=== YOUR TASK ===
The stretch wanted below opens at the line containing "left shoulder: (349, 227)" and closes at the line containing "right back paw: (444, 321)". Please return it exactly, with no other lines.

[Records drawn from a dataset]

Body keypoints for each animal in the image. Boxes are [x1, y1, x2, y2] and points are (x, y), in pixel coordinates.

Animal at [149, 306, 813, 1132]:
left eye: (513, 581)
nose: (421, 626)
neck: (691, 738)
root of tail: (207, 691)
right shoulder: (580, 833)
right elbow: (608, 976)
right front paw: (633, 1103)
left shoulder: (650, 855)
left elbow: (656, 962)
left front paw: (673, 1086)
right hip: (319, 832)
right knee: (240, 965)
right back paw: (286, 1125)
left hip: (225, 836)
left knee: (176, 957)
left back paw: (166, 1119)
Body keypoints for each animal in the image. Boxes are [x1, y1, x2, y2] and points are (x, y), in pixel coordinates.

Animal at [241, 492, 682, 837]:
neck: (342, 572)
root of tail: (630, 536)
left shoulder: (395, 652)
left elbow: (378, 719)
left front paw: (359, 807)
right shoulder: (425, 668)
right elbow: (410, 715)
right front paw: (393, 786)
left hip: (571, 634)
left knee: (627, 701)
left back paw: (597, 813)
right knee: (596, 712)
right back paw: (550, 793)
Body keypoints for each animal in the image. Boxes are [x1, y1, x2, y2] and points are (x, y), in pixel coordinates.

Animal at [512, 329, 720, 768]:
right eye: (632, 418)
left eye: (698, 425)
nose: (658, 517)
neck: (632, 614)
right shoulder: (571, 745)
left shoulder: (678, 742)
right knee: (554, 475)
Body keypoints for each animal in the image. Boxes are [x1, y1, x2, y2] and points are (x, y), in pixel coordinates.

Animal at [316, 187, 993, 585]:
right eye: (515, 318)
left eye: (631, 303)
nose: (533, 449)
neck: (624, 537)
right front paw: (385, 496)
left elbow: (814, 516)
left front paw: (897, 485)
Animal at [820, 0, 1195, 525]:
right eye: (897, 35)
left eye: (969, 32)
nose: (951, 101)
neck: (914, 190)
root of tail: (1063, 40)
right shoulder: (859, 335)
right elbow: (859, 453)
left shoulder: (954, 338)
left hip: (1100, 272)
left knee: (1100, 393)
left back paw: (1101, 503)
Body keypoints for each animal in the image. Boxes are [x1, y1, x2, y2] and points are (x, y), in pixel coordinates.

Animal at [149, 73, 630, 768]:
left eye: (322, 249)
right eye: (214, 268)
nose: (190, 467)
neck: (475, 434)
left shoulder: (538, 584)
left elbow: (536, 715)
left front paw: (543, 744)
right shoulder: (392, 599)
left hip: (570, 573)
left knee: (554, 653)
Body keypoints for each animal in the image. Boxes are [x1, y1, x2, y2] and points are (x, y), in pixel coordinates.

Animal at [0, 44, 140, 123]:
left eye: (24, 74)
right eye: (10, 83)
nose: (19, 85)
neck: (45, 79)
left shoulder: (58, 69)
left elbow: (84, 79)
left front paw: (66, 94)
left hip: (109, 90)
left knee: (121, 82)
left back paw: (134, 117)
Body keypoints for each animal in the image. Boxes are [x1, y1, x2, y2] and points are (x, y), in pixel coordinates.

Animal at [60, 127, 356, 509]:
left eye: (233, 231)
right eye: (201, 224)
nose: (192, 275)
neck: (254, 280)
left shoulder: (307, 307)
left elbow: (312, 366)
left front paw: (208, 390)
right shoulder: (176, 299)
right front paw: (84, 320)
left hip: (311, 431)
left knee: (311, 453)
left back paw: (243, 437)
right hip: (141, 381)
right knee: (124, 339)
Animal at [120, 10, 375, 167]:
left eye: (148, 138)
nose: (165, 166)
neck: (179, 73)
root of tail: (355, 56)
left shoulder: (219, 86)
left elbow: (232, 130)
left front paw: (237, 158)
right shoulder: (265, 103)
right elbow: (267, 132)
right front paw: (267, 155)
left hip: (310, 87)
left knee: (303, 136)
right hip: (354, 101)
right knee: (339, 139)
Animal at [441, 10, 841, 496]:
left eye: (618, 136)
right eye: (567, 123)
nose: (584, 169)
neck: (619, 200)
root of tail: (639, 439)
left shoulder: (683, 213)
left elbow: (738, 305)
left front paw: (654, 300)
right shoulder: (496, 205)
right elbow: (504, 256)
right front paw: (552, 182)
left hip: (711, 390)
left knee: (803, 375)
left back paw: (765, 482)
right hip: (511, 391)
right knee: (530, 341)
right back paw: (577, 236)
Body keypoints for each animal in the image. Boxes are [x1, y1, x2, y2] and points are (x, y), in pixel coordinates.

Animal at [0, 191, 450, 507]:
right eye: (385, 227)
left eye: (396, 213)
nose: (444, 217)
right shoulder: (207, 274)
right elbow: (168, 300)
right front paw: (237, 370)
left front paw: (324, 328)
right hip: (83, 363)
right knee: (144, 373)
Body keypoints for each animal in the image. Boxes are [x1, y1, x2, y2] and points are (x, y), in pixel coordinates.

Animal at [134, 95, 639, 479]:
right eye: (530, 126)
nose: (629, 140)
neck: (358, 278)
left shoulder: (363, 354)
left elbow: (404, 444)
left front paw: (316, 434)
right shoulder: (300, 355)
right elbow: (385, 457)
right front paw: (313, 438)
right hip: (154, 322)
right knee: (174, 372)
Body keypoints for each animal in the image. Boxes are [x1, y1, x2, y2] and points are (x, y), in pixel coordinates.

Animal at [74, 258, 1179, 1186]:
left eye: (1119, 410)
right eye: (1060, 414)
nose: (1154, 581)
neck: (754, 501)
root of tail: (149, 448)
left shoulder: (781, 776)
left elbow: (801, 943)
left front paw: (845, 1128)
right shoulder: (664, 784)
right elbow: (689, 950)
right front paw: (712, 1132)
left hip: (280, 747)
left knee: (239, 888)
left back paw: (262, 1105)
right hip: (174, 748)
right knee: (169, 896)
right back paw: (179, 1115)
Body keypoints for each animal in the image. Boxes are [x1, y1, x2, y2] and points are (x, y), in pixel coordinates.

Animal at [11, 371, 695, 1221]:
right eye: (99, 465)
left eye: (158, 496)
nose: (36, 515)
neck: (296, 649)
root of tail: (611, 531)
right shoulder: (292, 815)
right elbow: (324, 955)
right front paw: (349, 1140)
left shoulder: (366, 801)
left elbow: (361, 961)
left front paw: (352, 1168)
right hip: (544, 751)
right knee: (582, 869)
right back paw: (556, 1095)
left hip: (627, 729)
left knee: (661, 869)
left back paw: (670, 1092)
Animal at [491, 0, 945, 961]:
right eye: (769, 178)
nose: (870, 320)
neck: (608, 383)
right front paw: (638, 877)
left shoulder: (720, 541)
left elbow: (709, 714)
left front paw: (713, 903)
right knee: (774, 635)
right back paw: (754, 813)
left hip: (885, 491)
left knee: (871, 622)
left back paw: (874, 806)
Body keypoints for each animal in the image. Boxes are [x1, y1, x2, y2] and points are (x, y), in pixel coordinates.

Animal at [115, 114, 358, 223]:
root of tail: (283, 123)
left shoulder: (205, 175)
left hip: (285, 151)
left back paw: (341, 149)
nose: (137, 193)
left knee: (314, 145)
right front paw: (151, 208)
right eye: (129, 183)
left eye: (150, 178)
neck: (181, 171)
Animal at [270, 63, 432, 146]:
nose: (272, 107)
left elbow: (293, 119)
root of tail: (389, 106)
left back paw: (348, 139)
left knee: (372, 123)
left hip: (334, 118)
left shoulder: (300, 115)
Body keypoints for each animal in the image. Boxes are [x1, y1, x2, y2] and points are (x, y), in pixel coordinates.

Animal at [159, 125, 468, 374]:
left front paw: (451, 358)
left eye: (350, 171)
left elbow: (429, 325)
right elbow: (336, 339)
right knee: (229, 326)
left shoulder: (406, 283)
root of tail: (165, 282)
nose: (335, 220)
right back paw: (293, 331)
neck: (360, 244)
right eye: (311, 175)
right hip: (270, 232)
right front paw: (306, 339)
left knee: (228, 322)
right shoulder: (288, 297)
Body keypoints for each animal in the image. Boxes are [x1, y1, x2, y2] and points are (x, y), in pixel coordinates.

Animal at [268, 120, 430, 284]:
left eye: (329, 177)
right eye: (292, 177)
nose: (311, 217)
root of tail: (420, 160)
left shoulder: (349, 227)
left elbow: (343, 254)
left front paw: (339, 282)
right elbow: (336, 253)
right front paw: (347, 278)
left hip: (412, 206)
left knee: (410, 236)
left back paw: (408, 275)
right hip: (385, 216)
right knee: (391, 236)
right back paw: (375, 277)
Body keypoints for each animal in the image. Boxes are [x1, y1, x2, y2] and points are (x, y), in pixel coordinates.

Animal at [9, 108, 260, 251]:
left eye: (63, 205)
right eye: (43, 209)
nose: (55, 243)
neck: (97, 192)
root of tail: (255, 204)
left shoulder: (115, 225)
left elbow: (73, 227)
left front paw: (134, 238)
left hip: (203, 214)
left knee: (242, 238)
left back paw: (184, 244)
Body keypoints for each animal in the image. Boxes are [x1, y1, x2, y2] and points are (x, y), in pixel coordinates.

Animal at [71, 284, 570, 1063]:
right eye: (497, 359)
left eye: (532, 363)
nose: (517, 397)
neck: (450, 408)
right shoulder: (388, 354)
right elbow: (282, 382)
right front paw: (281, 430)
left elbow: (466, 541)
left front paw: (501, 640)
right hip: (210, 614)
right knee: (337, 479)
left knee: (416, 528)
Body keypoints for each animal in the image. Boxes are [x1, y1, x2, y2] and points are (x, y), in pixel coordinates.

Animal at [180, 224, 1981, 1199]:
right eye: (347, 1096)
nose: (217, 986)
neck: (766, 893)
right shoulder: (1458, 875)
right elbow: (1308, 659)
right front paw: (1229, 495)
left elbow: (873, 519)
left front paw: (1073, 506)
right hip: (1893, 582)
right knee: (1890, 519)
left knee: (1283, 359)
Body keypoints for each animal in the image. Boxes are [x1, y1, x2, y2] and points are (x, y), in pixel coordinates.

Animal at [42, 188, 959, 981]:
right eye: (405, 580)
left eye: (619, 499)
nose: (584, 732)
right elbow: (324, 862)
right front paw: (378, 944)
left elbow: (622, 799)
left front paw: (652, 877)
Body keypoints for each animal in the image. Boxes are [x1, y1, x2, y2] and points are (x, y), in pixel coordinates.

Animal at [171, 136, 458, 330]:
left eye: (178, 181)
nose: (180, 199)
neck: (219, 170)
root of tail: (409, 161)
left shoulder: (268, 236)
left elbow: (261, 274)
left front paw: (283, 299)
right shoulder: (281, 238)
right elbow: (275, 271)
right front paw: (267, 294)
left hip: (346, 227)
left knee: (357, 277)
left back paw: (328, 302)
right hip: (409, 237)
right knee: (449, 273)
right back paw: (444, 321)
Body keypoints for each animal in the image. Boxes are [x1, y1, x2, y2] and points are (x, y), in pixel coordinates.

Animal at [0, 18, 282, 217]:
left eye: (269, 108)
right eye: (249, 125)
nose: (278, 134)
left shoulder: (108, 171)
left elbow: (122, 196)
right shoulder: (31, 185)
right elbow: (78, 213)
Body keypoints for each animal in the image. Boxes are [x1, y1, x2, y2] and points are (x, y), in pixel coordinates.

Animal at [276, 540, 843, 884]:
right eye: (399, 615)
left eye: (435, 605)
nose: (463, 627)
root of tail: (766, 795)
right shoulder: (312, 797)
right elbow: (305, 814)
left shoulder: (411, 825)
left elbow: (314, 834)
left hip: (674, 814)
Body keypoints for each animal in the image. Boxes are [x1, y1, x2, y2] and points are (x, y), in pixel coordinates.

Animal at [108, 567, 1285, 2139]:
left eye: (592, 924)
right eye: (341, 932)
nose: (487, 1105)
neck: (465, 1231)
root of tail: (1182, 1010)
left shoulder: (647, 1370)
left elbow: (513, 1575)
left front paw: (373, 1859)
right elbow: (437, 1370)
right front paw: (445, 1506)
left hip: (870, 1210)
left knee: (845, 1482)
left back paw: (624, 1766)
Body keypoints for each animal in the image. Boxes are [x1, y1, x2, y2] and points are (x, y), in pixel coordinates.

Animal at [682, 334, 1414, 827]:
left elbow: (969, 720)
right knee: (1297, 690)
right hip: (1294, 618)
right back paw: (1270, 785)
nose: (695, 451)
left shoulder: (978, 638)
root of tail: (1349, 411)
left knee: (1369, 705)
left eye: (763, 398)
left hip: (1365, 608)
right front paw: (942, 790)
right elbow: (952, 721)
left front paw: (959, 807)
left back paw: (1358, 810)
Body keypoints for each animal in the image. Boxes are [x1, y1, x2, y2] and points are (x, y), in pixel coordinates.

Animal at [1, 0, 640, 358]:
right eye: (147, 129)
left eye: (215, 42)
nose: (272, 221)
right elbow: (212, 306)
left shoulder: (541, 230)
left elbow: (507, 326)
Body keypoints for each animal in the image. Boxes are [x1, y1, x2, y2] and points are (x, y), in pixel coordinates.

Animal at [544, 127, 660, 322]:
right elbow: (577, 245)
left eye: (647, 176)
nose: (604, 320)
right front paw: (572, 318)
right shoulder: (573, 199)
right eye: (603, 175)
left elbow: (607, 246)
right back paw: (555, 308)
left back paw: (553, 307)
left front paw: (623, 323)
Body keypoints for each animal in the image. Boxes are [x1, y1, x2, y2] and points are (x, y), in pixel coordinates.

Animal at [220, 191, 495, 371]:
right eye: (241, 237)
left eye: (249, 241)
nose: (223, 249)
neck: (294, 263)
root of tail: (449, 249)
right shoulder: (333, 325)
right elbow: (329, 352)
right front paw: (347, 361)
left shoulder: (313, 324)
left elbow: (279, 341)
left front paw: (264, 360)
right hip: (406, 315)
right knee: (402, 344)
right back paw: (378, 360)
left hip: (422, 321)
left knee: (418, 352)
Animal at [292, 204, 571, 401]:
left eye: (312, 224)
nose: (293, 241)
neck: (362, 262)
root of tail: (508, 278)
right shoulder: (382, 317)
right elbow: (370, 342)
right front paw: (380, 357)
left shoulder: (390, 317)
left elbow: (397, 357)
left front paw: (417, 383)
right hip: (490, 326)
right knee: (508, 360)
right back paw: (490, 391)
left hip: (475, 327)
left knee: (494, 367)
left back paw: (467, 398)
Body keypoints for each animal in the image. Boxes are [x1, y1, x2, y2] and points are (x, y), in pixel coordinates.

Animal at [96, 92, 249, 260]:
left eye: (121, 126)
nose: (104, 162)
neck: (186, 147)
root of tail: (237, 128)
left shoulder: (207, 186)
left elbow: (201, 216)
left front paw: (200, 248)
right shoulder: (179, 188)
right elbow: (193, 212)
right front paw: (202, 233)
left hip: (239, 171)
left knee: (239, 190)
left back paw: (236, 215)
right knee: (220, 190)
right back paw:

=== ANSWER BOX ===
left shoulder: (349, 227)
left elbow: (343, 254)
left front paw: (339, 282)
right elbow: (336, 253)
right front paw: (347, 278)
left hip: (412, 206)
left knee: (410, 236)
left back paw: (408, 275)
right hip: (385, 216)
right knee: (391, 236)
right back paw: (375, 277)
Body keypoints for each animal in the image. Boxes are [x1, y1, x2, y2] and points are (x, y), in pixel coordinates.

Animal at [9, 108, 260, 251]:
left eye: (63, 205)
right eye: (43, 209)
nose: (55, 243)
neck: (97, 192)
root of tail: (255, 204)
left shoulder: (115, 225)
left elbow: (73, 227)
left front paw: (134, 238)
left hip: (203, 214)
left knee: (242, 238)
left back paw: (184, 244)
Body keypoints for each animal in the image. Boxes are [x1, y1, x2, y2] and points are (x, y), in pixel coordinates.

Animal at [71, 284, 570, 1063]:
right eye: (497, 359)
left eye: (532, 363)
nose: (517, 397)
neck: (450, 408)
right shoulder: (388, 354)
right elbow: (282, 382)
right front paw: (281, 430)
left elbow: (466, 541)
left front paw: (501, 640)
right hip: (210, 614)
right knee: (337, 479)
left knee: (416, 528)
Body keypoints for each animal in the image. Boxes are [x1, y1, x2, y2] and points are (x, y), in pixel coordinates.

Animal at [180, 224, 1981, 1199]:
right eye: (347, 1096)
nose: (217, 986)
neck: (766, 893)
right shoulder: (1458, 875)
right elbow: (1308, 659)
right front paw: (1229, 495)
left elbow: (873, 519)
left front paw: (1073, 506)
right hip: (1893, 582)
right knee: (1890, 519)
left knee: (1283, 359)
Body keypoints for each animal in the image. Boxes are [x1, y1, x2, y2] and points are (x, y), in pixel coordinates.

Animal at [42, 188, 959, 981]:
right eye: (405, 580)
left eye: (619, 499)
nose: (584, 732)
right elbow: (324, 862)
right front paw: (378, 944)
left elbow: (622, 799)
left front paw: (652, 877)
Body keypoints for each animal in the image. Boxes are [x1, y1, x2, y2] and points are (x, y), in pixel coordinates.

Animal at [171, 136, 458, 330]:
left eye: (178, 181)
nose: (180, 199)
neck: (219, 170)
root of tail: (409, 161)
left shoulder: (268, 236)
left elbow: (261, 274)
left front paw: (283, 299)
right shoulder: (281, 238)
right elbow: (275, 271)
right front paw: (267, 294)
left hip: (346, 227)
left knee: (357, 277)
left back paw: (328, 302)
right hip: (409, 237)
right knee: (449, 273)
right back paw: (444, 321)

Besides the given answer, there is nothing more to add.